The costs of motherhood
Most mothers will agree that we simply do not get enough time for maternity leave when the baby finally arrives. Even with guaranteed maternity leave, many mothers find themselves using whatever vacation days they can and even taking a brief leave of absence from the working world without pay. However, if you have long-term disability insurance, that may be able to benefit you as you can see from this article here. You can argue that your pregnancy should be covered like any other long-term disability, just as it would be in the workplace. If your provider fails to cover you, you can still argue your case with the help of some legal advice to ensure you’re not left covering the costs by yourself.

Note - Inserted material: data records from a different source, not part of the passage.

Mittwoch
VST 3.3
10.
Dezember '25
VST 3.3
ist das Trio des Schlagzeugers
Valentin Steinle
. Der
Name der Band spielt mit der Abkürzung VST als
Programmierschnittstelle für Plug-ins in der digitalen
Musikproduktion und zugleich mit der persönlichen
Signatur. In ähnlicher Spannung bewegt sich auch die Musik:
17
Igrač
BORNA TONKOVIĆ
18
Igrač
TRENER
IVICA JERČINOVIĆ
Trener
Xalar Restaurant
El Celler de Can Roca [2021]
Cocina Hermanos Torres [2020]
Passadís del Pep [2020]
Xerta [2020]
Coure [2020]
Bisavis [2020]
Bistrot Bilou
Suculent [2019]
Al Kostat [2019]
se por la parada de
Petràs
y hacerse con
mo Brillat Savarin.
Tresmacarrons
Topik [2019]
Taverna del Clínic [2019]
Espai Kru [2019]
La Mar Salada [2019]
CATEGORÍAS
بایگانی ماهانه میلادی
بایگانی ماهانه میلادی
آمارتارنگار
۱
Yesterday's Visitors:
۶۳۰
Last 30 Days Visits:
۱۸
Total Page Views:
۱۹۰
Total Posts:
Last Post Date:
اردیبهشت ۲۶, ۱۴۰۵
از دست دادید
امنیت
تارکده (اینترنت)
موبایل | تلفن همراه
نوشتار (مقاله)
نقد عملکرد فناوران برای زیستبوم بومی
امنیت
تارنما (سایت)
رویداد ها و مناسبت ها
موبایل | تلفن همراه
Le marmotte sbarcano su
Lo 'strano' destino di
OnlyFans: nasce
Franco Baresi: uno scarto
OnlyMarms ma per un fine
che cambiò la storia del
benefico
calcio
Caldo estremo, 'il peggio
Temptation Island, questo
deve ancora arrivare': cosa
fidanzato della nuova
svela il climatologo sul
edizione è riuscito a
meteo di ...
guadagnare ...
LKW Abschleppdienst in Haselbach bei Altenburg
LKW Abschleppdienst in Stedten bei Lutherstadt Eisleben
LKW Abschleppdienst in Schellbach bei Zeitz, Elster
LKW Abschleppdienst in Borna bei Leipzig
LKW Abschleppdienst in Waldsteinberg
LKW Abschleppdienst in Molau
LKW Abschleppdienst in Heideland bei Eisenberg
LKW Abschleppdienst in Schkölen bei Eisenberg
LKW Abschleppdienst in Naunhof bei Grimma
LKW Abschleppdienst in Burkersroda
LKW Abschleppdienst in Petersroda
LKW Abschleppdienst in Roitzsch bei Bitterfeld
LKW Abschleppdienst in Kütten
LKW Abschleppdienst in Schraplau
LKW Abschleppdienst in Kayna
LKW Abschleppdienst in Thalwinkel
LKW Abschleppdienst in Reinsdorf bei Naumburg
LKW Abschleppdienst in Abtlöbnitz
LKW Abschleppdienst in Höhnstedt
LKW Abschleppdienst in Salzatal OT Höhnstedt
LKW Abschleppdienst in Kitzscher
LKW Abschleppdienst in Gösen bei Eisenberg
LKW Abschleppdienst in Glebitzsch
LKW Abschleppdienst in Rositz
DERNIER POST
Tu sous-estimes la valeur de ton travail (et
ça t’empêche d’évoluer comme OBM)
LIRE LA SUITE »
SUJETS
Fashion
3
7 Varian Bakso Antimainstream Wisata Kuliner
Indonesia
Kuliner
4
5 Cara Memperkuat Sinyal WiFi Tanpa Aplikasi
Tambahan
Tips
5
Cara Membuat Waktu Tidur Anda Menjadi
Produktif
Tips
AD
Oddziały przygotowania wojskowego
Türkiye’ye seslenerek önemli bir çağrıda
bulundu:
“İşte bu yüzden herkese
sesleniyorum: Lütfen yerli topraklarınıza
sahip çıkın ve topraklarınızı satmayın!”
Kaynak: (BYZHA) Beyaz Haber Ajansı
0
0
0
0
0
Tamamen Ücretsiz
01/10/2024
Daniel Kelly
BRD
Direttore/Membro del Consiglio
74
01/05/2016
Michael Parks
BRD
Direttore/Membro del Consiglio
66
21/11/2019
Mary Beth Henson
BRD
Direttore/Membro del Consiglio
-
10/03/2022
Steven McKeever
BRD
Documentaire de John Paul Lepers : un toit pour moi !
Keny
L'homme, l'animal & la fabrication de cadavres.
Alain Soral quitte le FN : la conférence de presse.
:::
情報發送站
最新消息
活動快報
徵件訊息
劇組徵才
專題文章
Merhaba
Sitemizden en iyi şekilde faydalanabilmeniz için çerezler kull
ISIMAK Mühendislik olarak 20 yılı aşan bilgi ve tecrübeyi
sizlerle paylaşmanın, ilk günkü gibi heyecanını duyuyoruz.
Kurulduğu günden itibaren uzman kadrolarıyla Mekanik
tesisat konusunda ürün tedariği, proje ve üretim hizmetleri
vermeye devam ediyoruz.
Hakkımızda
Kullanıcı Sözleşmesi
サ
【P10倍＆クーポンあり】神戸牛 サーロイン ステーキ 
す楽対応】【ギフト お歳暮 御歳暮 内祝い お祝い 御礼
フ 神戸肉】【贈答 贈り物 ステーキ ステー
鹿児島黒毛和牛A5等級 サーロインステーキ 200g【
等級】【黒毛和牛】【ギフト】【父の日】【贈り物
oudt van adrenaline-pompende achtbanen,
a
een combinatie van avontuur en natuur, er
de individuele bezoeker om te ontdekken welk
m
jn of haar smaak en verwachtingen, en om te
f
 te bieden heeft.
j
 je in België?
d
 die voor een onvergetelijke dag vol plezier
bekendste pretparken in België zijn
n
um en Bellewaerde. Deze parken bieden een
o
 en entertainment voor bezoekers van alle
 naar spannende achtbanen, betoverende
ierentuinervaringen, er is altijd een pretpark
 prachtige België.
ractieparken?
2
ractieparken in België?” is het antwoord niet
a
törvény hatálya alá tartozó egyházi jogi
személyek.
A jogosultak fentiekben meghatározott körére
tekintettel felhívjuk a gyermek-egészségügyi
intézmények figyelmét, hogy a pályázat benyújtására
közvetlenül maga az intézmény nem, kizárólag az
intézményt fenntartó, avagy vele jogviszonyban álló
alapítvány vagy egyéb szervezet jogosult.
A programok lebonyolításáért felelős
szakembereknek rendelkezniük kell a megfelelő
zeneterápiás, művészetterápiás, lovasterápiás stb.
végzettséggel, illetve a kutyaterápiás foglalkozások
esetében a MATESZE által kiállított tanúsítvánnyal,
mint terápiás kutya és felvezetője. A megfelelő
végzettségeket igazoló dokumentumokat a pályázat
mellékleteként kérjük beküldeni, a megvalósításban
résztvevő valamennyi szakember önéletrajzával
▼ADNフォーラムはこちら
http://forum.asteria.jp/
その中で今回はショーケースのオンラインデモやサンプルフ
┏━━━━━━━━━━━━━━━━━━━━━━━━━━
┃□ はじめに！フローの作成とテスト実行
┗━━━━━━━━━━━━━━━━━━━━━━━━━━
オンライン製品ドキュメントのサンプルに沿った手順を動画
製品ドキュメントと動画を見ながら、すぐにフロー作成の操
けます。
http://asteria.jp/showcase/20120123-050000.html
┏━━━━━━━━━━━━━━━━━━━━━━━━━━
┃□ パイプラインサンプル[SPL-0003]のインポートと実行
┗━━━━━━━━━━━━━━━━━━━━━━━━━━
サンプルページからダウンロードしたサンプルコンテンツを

Preparing your leave and return
While discrimination of expecting mothers is still very much a thing, there are employers who are moving with the times and willing to help you as much as they can. It’s not necessarily your responsibility, but you can make your absence and return a lot smoother for them by preparing a maternity leave plan. This can include things like plotting our all your roles and responsibilities, and what your daily workload looks like so that they can better manage the gap in manpower while you’re away. If you can do that, it proves to your employer that you’re taking the needs of the entire team into account, which can be looked on very favorably.

It’s a huge shame that something as wonderful as a new baby can still be seen as many as a career roadblock. If you end up wanting to scale back your work life to focus on family, that’s your right, but you shouldn’t be forced into it.